The early Greeks developed the pondering on the nature of the world and Man’s place in it into a science
called philosophy. Then all further western thinking was based on the work of these early Greek philosophers
and their deductive intellectual process. One of the most famous of these philosophers was Plato, and
Platonism reigned from antiquity until well into the early Renaissance. The core belief of Platonism was that
the world of form, the material world of the five senses, is an imprecise material representation of ideal forms,
or plata, that exist in a non-material and timeless dimension.
The immaterial plata in Plato’s view are the source of the real things in our world, because the shape of
material objects is dependent on the information contained in the plata, of which the physical object is but an
imperfect copy. If couched in more modern terms, you could say that the plata provide the energy template
guiding the construction of the physical object or thing.

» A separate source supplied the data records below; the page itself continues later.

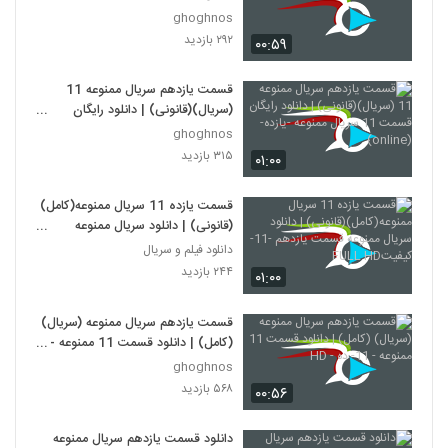
ghoghnos
۲۹۲ بازدید
۰۰:۵۹
قسمت یازدهم سریال ممنوعه 11
(سریال)(قانونی) | دانلود رایگان
قسمت 11 سریال ممنوعه -یازده-
ghoghnos
(online)
۳۱۵ بازدید
۰۱:۰۰
قسمت یازده 11 سریال ممنوعه(کامل)
(قانونی) | دانلود سریال ممنوعه
قسمت یازدهم -11-کیفیتFULL HD
دانلود فیلم و سریال
۲۴۴ بازدید
۰۱:۰۰
قسمت یازدهم سریال ممنوعه (سریال)
(کامل) | دانلود قسمت 11 ممنوعه -
11- ده - HD
ghoghnos
۵۶۸ بازدید
۰۰:۵۶
دانلود قسمت یازدهم سریال ممنوعه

A later contemporary of Plato, the great healer and philosopher Hippocrates, developed vitalism to its
highest form in the ancient world. The Hippocratic school saw healing arising from natural adaptive powers
within the organism, the physis. In Hippocratic thought, the physis was perceived as a healing power or self-
adjusting power within the body that ‘though untaught and uninstructed, it does what is proper to preserve a
perfect equilibrium’. Physis is also the root of the word physician, and in Hippocrates’ view, as a guardian of
the physis, the physician had a clearly supporting role: ‘Not a ruler or violator of nature … he stands ready to
aid the healing power that is inherent.’1
In more recent schools of the early view in western thought, the physis was called vital energy, life energy,
élan vital, etc., all denoting that this property is essential for life. When there is sufficient physis or vital
energy, health is maintained; lack of health is caused primarily by a diminished supply of this essential
substance. Again, the non-material, energetic physis was seen to provide an energetic template necessary to
maintain physiological health, with blockage of this ‘body energy’ the primary cause of ill health.